How I Found 3 Router 0-Days and Built an AI-Assisted Firmware Emulation Platform

Consumer router research is rarely blocked by theory. It is blocked by bring-up.

This project started with three previously unreported findings in a TP-Link router. One issue lived in the USB stack, one in the TDDP factory/test plane, and one in the admin plane. Those are worth their own posts, and they will get them.

But the part I want to focus on first is the infrastructure that made the research practical: using rootless Podman, QEMU user-mode, proot, and AI-assisted automation to take a vendor firmware image from dead artifact to live management plane inside WSL.

Because in embedded work, the lab is often the difference between “interesting notes” and “repeatable research.”

Disclosure note: I have submitted the vulnerabilities to the vendor. I am intentionally withholding exploit details, packet formats, and weaponized reproduction steps until I hear back from their security team and can follow the appropriate reporting guidelines. Each exploit will get its own writeup after coordinated disclosure.
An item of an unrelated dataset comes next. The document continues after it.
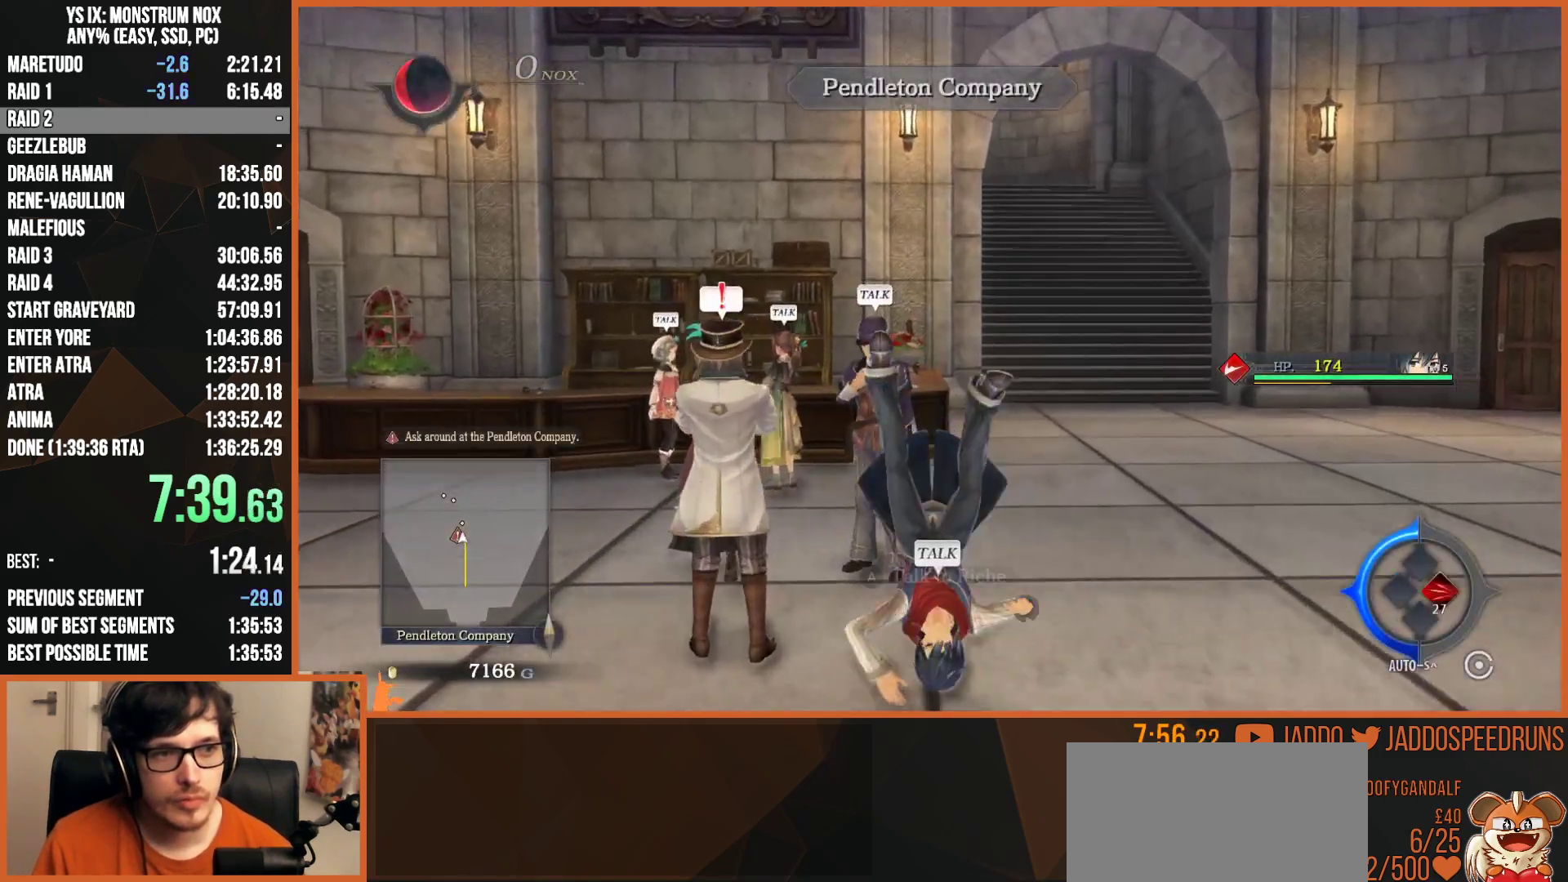
{"buttons": ["CROSS"], "left_stick": "center", "right_stick": "center", "events": [[133, "L2", "up"], [133, "left_stick", "left"], [267, "left_stick", "down"], [400, "CROSS", "down"], [433, "left_stick", "center"]]}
I will also publish a separate follow-up on the broader automated reverse engineering and vulnerability research pipeline behind this work.

The Real Story In This First Post

The headline is the 3 findings.

The useful engineering story is what happened around them:

how to spin up vendor router firmware without a full hardware lab
why rootless Podman ended up being the right reset boundary
why QEMU user-mode plus proot was faster to operationalize than full system emulation
what actually breaks when router firmware meets a normal developer machine
how AI drastically shortened the iteration loop once the problem was framed correctly
how the correct automation pipeline makes all the difference

This was less about “AI found bugs for me” and more about “AI helped me get through the painful firmware bring-up work fast enough that deeper reverse engineering became easy to sustain.”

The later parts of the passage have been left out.